NFC Team “hits”: 10; NFC Team “misses”: 6

AFC East

Preseason projection:

  • New England Patriots (10-6)
  • Miami Dolphins (10-6)
  • Buffalo Bills (8-8)
  • New York Jets (6-10)

Actual finish:

1. New England Patriots (12-4)
2. Miami Dolphins (7-9)
3. New York Jets (6-10)
4. Buffalo Bills (6-10)

I was really bullish on the Dolphins playoff chances prior to the season, picking them to win double digit games.  That part didn’t exactly happen, but they were comfortably the second best team in the division.  This is a team that’s very strong in the front seven, and now has a really good roster foundation for the future.  The Bills were horrible this year, again.  I got halfway caught in the hype generated by the Bills last offseason (though I was on record saying that Mario Williams was a huge money drain).  The Bills have some really good players, but they are very weak at cornerstone positions: cornerback, quarterback, edge pass rusher, and interior receiver (TE or slot).  This probably isn’t a one year rebuild, but adding two quality players at premium positions (good luck) probably makes them a playoff team.

The Jets are a salary cap mess and probably the odds on favorite for fourth place in the division next year.

AFC North

Preseason projection:

  • Pittsburgh Steelers (12-4)
  • Cincinnati Bengals (9-7)
  • Baltimore Ravens (9-7)
  • Cleveland Browns (4-12)

Actual finish:

1. Baltimore Ravens (10-6)
2. Cincinnati Bengals (10-6)
3. Pittsburgh Steelers (8-8)
4. Cleveland Browns (5-11)

Almost a complete carbon copy of my NFC East picks.  I had the Steelers coming out of the AFC North and in fact, winning the whole AFC, a prediction I missed spectacularly on.  Other than that, I pretty much had the AFC North pegged spot on until the playoffs, when the Ravens done gone won the whole thing.

Why did I miss so badly on the Steelers?  Every team has a down year, but the Steelers were just largely not good.  Mike Wallace just had an off-year (in a contract year!).  Rashard Mendenhall didn’t contribute.  David DeCastro missed much of the season after sustaining a preseason injury and never really contributed.  After having perhaps the league’s best receiver depth a year ago, the Steelers actually threw some passes to Plaxico Burress this year, which sums up the season in a nutshell.

====

SHORT TASK
Continue the NFL division review above, starting right after its final sentence.

EXCERPTED DATA
====

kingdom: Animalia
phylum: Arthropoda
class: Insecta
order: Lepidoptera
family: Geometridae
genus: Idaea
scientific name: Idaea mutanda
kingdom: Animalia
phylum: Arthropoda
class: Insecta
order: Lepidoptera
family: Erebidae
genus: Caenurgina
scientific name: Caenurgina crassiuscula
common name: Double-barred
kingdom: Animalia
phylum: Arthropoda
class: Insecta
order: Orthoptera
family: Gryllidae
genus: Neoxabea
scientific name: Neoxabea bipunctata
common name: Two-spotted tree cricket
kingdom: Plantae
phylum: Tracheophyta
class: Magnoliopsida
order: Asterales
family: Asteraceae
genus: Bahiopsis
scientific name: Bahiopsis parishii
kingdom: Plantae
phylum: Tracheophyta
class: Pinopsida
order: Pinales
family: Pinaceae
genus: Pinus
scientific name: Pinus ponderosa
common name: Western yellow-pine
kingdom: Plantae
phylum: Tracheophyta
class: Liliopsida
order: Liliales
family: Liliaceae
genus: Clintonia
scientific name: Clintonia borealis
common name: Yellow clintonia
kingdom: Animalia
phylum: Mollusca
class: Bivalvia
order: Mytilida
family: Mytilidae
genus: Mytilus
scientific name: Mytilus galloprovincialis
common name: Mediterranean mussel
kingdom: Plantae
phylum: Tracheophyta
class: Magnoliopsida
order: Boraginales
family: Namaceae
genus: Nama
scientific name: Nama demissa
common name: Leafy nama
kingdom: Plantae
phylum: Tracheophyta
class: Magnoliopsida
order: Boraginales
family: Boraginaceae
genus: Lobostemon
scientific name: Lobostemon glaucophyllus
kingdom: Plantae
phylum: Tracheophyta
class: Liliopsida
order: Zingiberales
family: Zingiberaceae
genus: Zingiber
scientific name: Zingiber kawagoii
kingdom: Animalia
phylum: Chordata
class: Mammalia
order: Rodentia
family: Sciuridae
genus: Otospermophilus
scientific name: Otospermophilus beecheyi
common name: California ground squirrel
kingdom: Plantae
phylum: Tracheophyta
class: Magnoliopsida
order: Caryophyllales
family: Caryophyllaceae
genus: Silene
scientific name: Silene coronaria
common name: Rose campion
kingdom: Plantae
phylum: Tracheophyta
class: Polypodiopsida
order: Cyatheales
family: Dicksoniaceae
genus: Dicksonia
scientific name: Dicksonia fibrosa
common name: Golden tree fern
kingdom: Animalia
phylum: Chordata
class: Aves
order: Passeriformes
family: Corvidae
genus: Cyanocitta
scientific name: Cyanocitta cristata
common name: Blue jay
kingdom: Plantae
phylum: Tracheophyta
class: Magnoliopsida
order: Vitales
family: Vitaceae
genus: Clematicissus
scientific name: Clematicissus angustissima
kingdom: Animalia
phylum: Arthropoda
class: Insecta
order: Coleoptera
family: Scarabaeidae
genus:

====

WRITTEN ANSWER
The age of the defense is not a huge excuse for the Steelers, because the Ravens had exactly the same situation this year and won the super bowl.  The difference between the teams was this: the Ravens made playoff heros out of Torrey Smith, Anquan Boldin, and Jacoby Jones, while Ray Rice, Dennis Pitta, Bryant McKinnie, and Bernard Pierce all contributed positively over the stretch run.  The Steelers got only stagnation from Mendenhall, Wallace, Antonio Brown, and Max Starks.  The Steelers won a ton of games over the last decade because of full roster contribution (and no better example than in 2008), but in 2012, he was more or less a one man show.

AFC South

Preseason projection:

  • Indianapolis Colts (8-8)
  • Jacksonville Jaguars (7-9)
  • Houston Texans (7-9)
  • Tennessee Titans (4-12)

Actual finish:

1. Houston Texans (12-4)
2. Indianapolis Colts (11-5)
3. Tennessee Titans (6-10)
4. Jacksonville Jaguars (2-14)

Very much hit and miss for me here in my projections.  The Texans and Jags picks missed spectacularly, but I had the Colts making the playoffs thanks to a weak schedule (I clearly underestimated how weak), and pinned the Titans as a trainwreck.  You win some, and you lose some.  In picking the Jags to win seven games, I said that they would “maintain their gains on defense,” which absolutely did not happen.  The Jags were atrocious on defense this year, one year after being fantastic.

The Colts were a bad team most of the season, but had enough veteran talent remaining to get a quality season out of Reggie Wayne, mediocrity out of Anthony Castanzo, and a really good rookie years from third rounder TE Dwayne Allen and third rounder T.Y. Hilton.  Plus: Andrew Luck!  And that was pretty much it.  The Colts were one of the worst teams in football, to be honest.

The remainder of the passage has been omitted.